WHAT IS ASKED —
1/ Answer these questions about the lsirm2pl_normal_ss documentation:
(a) What is the default value of jump_gamma?
(b) What default is given for the standard deviation of the spike prior for log gamma?
(c) What does the 2PL model allow, unlike the 1PL model?
2/ Extend the lsirm2pl_normal_ss documentation beyond its final line.

TEXT PASSAGE —
——————

R/lsirm2pl_normal_ss.R
In lsirm12pl: Latent Space Item Response Model

Documented in lsirm2pl_normal_ss

#' 2PL LSIRM with normal likelihood and model selection approach.
#'
#' @description \link{lsirm2pl_normal_ss} is used to fit 2PL LSIRM for continuous variable with model selection approach.
#' \link{lsirm2pl_normal_ss} factorizes item response matrix into column-wise item effect, row-wise respondent effect and further embeds interaction effect in a latent space. Unlike 1PL model, 2PL model assumes the item effect can vary according to respondent, allowing additional parameter multiplied with respondent effect. The resulting latent space provides an interaction map that represents interactions between respondents and items.
#' @inheritParams lsirm2pl
#' @param jump_gamma Numeric; the jumping rule for the theta proposal density. Default is 1.0.
#' @param pr_spike_mean Numeric; mean of spike prior for log gamma default value is -3.
#' @param pr_spike_sd Numeric; standard deviation of spike prior for log gamma default value is 1.
#' @param pr_slab_mean Numeric; mean of spike prior for log gamma default value is 0.5.

——————

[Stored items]
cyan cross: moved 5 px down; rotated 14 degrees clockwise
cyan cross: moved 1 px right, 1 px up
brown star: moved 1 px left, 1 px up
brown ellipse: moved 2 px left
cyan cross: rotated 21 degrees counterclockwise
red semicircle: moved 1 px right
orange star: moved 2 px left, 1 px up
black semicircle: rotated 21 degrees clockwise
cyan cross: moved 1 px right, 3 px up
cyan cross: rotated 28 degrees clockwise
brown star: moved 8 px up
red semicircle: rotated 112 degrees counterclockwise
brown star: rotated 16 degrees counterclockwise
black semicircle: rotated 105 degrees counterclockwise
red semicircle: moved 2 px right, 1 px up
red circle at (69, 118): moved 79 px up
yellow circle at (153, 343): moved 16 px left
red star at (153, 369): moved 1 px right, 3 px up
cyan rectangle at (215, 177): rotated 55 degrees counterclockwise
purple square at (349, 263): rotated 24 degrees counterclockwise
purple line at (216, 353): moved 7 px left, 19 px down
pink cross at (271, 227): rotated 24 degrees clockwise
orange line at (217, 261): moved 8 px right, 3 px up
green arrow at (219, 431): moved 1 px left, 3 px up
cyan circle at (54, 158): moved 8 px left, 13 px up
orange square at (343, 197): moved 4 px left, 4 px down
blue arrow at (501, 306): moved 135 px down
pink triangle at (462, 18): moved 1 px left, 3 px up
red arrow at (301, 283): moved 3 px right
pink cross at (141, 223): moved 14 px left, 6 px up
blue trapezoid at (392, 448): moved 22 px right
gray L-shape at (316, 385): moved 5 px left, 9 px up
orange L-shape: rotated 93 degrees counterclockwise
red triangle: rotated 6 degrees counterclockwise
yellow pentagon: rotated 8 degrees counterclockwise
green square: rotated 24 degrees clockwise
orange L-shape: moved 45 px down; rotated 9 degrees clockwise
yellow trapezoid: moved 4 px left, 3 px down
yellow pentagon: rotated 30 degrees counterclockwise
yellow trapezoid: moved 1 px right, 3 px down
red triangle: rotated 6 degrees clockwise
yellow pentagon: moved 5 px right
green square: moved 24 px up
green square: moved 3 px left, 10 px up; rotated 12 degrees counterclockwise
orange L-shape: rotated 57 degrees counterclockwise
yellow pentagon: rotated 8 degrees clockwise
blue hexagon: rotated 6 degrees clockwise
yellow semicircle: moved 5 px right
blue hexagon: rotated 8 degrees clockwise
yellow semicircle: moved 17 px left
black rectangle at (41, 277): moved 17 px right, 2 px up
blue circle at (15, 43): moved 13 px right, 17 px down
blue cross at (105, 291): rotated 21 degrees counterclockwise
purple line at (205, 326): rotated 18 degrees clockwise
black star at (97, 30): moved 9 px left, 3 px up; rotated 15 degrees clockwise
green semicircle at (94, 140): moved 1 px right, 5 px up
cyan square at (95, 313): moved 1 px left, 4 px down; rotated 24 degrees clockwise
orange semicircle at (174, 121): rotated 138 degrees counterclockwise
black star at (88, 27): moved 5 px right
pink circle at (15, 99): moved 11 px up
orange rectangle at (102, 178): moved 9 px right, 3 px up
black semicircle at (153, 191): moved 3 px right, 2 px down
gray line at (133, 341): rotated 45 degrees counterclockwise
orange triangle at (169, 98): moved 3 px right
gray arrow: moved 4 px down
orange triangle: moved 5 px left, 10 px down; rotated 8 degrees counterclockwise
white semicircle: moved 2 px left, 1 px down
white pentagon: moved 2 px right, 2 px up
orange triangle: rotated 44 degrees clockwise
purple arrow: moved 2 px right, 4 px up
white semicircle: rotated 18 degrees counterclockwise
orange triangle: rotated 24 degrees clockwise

——————

ANSWER LIST —
1/
(a) 1.0
(b) 1
(c) It allows an additional parameter multiplied with the respondent effect, so the item effect can vary according to respondent.

2/
#' @param pr_slab_sd Numeric; standard deviation of spike prior for log gamma default value is 1.
#' @param pr_a_eps Numeric; shape parameter of inverse gamma prior for variance of data likelihood. Default is 0.001.
#' @param pr_b_eps Numeric; scale parameter of inverse gamma prior for variance of data likelihood. Default is 0.001.
#' @param pr_xi_a Numeric; first shape parameter of beta prior for latent variable xi. Default is 1.
#' @param pr_xi_b Numeric; second shape parameter of beta prior for latent variable xi. Default is 1.
#' @param verbose Logical; If TRUE, MCMC samples are printed for each \code{nprint}. Default is FALSE.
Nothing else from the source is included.